Xiaolang ergueu a cabeça e sorriu amargamente: “Hoje eu derrotei Situ Zhanye.”
“Família Situ?” As belas sobrancelhas da tia se franziram levemente: “Conte tudo.”
Xiaolang relatou detalhadamente o ocorrido e, olhando arrependido para o rosto da tia, disse: “Tia, fui imprudente, não devia ter salvo Bu Xiaoman na Montanha do Demônio.”
Tia ponderou por um momento: “Não faz mal, já que fez, não se arrependa! Você agiu muito bem hoje, Situ Zhanye não terá coragem de se vingar tão cedo.”
“Mas...”
Xiaolang ficou um pouco ansioso: “Quando Situ Zhantian voltar, ele não vai deixar barato! Situ Zhanye é só um figurante, mas Situ Zhantian é o jovem líder da família!”
“E daí?
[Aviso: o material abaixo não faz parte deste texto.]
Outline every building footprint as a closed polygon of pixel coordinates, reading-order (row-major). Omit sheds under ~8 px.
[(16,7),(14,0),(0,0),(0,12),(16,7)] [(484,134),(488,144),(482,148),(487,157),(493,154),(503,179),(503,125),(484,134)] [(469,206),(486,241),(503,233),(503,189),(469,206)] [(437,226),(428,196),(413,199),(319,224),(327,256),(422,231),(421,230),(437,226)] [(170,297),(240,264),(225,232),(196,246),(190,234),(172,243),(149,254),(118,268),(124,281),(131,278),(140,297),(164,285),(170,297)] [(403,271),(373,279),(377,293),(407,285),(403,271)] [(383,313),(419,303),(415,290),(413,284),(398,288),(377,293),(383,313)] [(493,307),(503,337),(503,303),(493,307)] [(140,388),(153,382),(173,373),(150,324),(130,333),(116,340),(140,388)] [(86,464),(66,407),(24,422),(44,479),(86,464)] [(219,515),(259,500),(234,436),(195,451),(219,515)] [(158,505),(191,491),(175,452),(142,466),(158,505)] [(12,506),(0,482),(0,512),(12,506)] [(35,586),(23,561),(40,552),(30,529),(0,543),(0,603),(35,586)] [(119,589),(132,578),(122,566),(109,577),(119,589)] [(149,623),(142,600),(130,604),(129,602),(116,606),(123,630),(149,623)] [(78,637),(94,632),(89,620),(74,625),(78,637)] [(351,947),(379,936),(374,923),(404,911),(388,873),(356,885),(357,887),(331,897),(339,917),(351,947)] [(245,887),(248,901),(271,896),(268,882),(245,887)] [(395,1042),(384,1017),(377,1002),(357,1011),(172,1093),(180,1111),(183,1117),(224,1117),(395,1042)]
Siga seu coração, faça o que achar certo!”
Tia sorriu, acariciou o rosto de Xiaolang e disse suavemente: “Na pior das hipóteses... você me leva para uma vida errante, certo? Meu Xiaolang tem capacidade para proteger a tia, não tem?”
“Não!”
Xiaolang balançou a cabeça, com determinação nos olhos, afirmou resoluto: “Não vou fugir, vou conquistar o primeiro lugar na competição da Academia daqui a um mês, liderar o time no torneio das Dez Cidades do Oeste. O Rei dos Remédios disse que se a Academia de Neve ficar entre os três primeiros, ganhará uma Pílula da Pluma da Fênix. Eu vou conseguir essa pílula para curar as pernas da tia! Vou conseguir!”
Tia balançou a cabeça e sorriu: “Bobo, a tia está velha, a cadeira de rodas que você fez é confortável, já me acostumei nesses anos, não precisa se sacrificar tanto, não precisa sofrer tanto.”
Xiaolang sorriu, balançou a cabeça: “Não é sacrifício, nem sofrimento. Tia me criou, ensinou, mimou, cuidou de mim. Se não fosse por mim, as pernas da tia não estariam paralisadas. Por ela, eu arriscaria minha vida sem hesitar!”
“Bobo!” Tia suspirou suavemente, fez um gesto com a mão: “Vai, filho!”
Xiaolang saiu, e o olhar da tia tornou-se repentinamente afiado. Olhando pela janela, murmurou: “Família Situ? Espero que não mexam com meu Xiaolang, senão... hm!”